While the final lecanemab trial results are promising, existing research still lacks clear answers on the long-term clinical benefit of amyloid-targeting therapies, and whether that outweighs safety risks, said Reshma Ramachandran, a Yale School of Medicine family physician and chair of the Doctors for America’s FDA Task Force.

“It’s been, in some ways, a little bit misleading to say that improvement in cognitive score has been clinically beneficial in a meaningful way,” Ramachandran said.

“Does this actually show that patients who receive this drug have an improvement in terms of their progression of Alzheimer’s disease? Will we actually be able to see something in a patient’s real life?” Ramachandran asked.

Broader Coverage Push

Sue Peschin, president and CEO of the Alliance for Aging Research, said waiting for additional evidence comes at the cost of patients living with Alzheimer’s disease.

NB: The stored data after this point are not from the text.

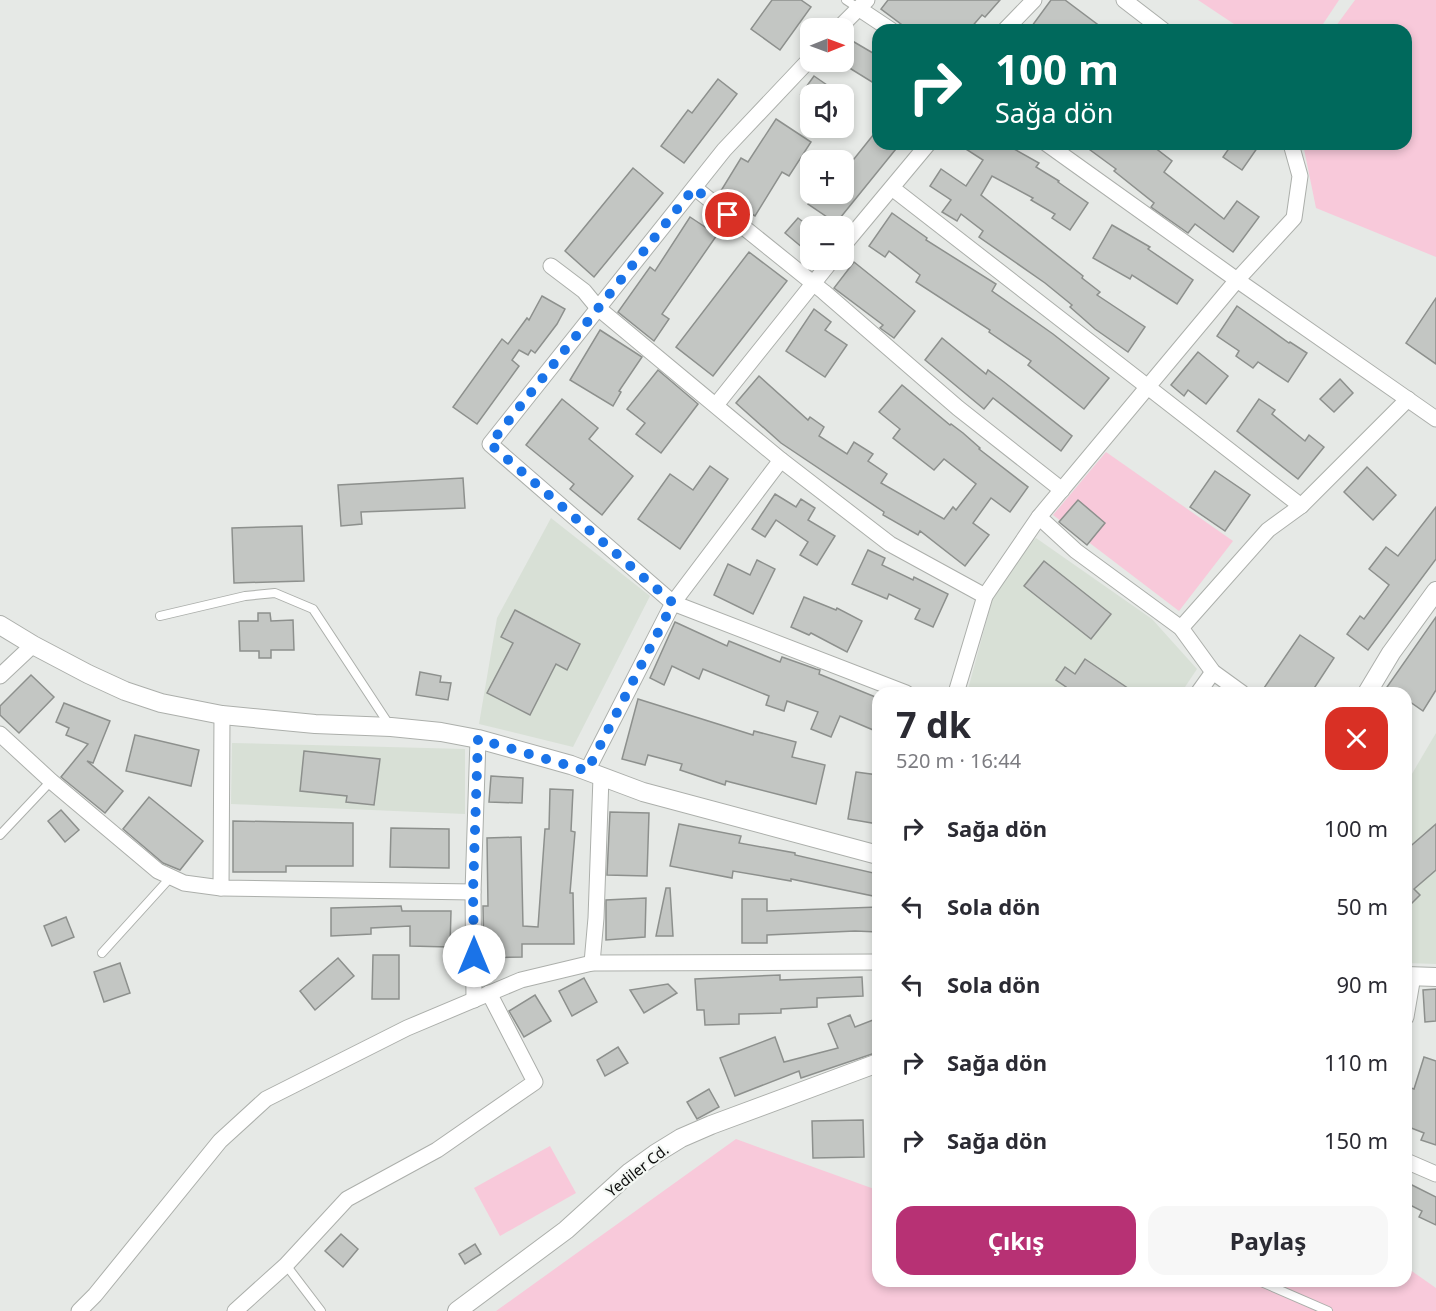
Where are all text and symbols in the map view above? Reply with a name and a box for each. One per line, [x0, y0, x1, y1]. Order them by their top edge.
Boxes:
north arrow [800, 18, 854, 72]
map controls [800, 18, 854, 270]
text: 100 m [995, 40, 1119, 97]
icon: right [896, 48, 974, 126]
button: sound [800, 84, 854, 138]
text: Sağa dön [995, 94, 1113, 131]
button: + [800, 150, 854, 204]
pin [702, 189, 753, 240]
icon: arrive [711, 198, 744, 231]
button: − [800, 216, 854, 270]
text: 7 dk [896, 700, 971, 749]
button: close [1325, 707, 1388, 770]
text: 520 m · 16:44 [896, 747, 1021, 774]
icon: right [896, 812, 929, 845]
text: Sağa dön [947, 813, 1047, 843]
text: 100 m [1324, 813, 1388, 843]
icon: left [896, 890, 929, 923]
text: Sola dön [947, 891, 1040, 921]
text: 50 m [1337, 891, 1388, 921]
position arrow [442, 924, 506, 988]
icon: left [896, 968, 929, 1001]
text: Sola dön [947, 969, 1040, 999]
text: 90 m [1337, 969, 1388, 999]
icon: right [896, 1046, 929, 1079]
text: Sağa dön [947, 1047, 1047, 1077]
text: 110 m [1324, 1047, 1388, 1077]
icon: right [896, 1124, 929, 1157]
text: Sağa dön [947, 1125, 1047, 1155]
text: 150 m [1324, 1125, 1388, 1155]
street label: Yediler Cd. [602, 1139, 672, 1201]
button: Çıkış [896, 1206, 1136, 1275]
button: Paylaş [1148, 1206, 1388, 1275]

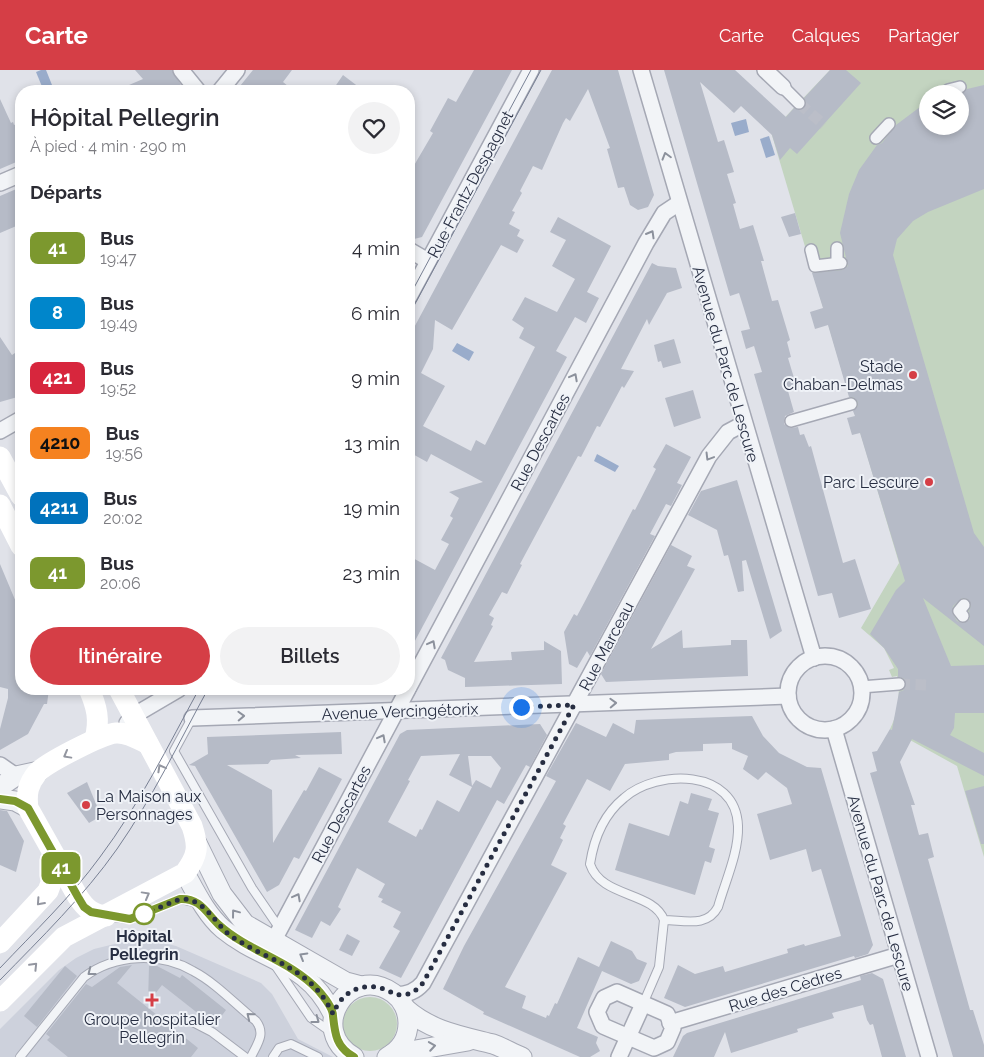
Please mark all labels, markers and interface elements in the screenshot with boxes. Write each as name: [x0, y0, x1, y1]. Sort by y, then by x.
text: Carte: [25, 21, 88, 50]
text: Carte: [719, 25, 764, 46]
text: Calques: [792, 25, 860, 46]
text: Partager: [888, 25, 959, 46]
map controls: [919, 85, 969, 135]
button: layers: [919, 85, 969, 135]
button: heart: [348, 102, 400, 154]
text: Hôpital Pellegrin: [30, 103, 220, 132]
street label: Rue Frantz Despagnet: [424, 107, 518, 261]
text: À pied · 4 min · 290 m: [30, 137, 186, 156]
one-way arrow: [661, 152, 671, 161]
text: Départs: [30, 181, 102, 203]
text: Bus: [100, 227, 134, 249]
one-way arrow: [644, 231, 654, 240]
text: 41: [48, 237, 67, 258]
text: 4 min: [352, 237, 400, 259]
text: 19:47: [100, 249, 136, 268]
street label: Avenue du Parc de Lescure: [688, 264, 763, 464]
text: Bus: [100, 292, 134, 314]
text: 8: [52, 302, 63, 323]
text: 6 min: [351, 302, 400, 324]
text: 19:49: [100, 314, 137, 333]
text: Bus: [100, 357, 134, 379]
place label: Stade Chaban-Delmas: [783, 357, 903, 394]
text: 421: [43, 367, 72, 388]
text: 9 min: [351, 367, 400, 389]
marker: Stade Chaban-Delmas: [907, 369, 919, 381]
one-way arrow: [568, 374, 578, 383]
text: 19:52: [100, 379, 136, 398]
street label: Rue Descartes: [507, 390, 574, 494]
text: Bus: [105, 422, 139, 444]
text: 4210: [40, 432, 80, 453]
text: 13 min: [344, 432, 400, 454]
text: 19:56: [105, 444, 143, 463]
one-way arrow: [705, 451, 715, 460]
place label: Parc Lescure: [823, 473, 919, 492]
marker: Parc Lescure: [923, 476, 935, 488]
text: Bus: [103, 487, 137, 509]
text: 4211: [40, 497, 78, 518]
text: 19 min: [343, 497, 400, 519]
text: 20:02: [103, 509, 142, 528]
text: Bus: [100, 552, 134, 574]
text: 41: [48, 562, 67, 583]
text: 23 min: [342, 562, 400, 584]
text: 20:06: [100, 574, 141, 593]
street label: Rue Marceau: [575, 599, 638, 694]
button: Itinéraire: [30, 627, 210, 685]
button: Billets: [220, 627, 400, 685]
one-way arrow: [426, 641, 436, 650]
your location: [509, 695, 534, 720]
one-way arrow: [610, 698, 618, 709]
street label: Avenue Vercingétorix: [321, 699, 479, 724]
one-way arrow: [238, 711, 245, 721]
one-way arrow: [375, 734, 385, 743]
one-way arrow: [63, 749, 72, 759]
street label: Rue Descartes: [308, 762, 375, 866]
one-way arrow: [157, 764, 167, 773]
place label: La Maison aux Personnages: [96, 787, 201, 824]
street label: Avenue du Parc de Lescure: [843, 793, 918, 993]
marker: La Maison aux Personnages: [80, 799, 92, 811]
line badge: 41: [38, 852, 84, 884]
text: 41: [51, 857, 71, 878]
one-way arrow: [140, 891, 149, 901]
one-way arrow: [291, 893, 301, 902]
one-way arrow: [37, 896, 46, 905]
marker: Hôpital Pellegrin: [133, 903, 155, 925]
one-way arrow: [232, 909, 241, 919]
place label: Hôpital Pellegrin: [109, 927, 179, 964]
one-way arrow: [299, 953, 308, 963]
one-way arrow: [28, 962, 37, 971]
street label: Rue des Cèdres: [726, 963, 844, 1016]
one-way arrow: [87, 966, 96, 975]
marker: Groupe hospitalier Pellegrin: [145, 993, 159, 1007]
place label: Groupe hospitalier Pellegrin: [84, 1010, 220, 1047]
one-way arrow: [246, 1012, 255, 1021]
one-way arrow: [310, 1015, 319, 1023]
one-way arrow: [428, 1042, 436, 1052]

“Neither randomized trials or patient registries are created overnight, and patients wait for access while that process is going on,” she said.

George Vradenburg, chair and co-founder of UsAgainstAlzheimer’s, agreed, saying in an interview that slowed cognitive decline can have profound impacts on the functionality of those with the memory-loss disease.

“They can go to the bathroom alone, they can be trusted to go outside without wandering, they can know how to turn the oven off and on,” he said.

But the CMS has set a precedent for future national coverage determinations for therapies targeting novel surrogate endpoints, as well as the information developers should expect to provide before distributing their therapies among broader populations, Kaltenboeck said.

Medicare’s current coverage policy “is structured to answer questions about the benefits and risks of these drugs in a broad population of patients; to what extent those benefits and risks vary by characteristics of patients and where they get their treatment; and what they look like over the long run,” she said.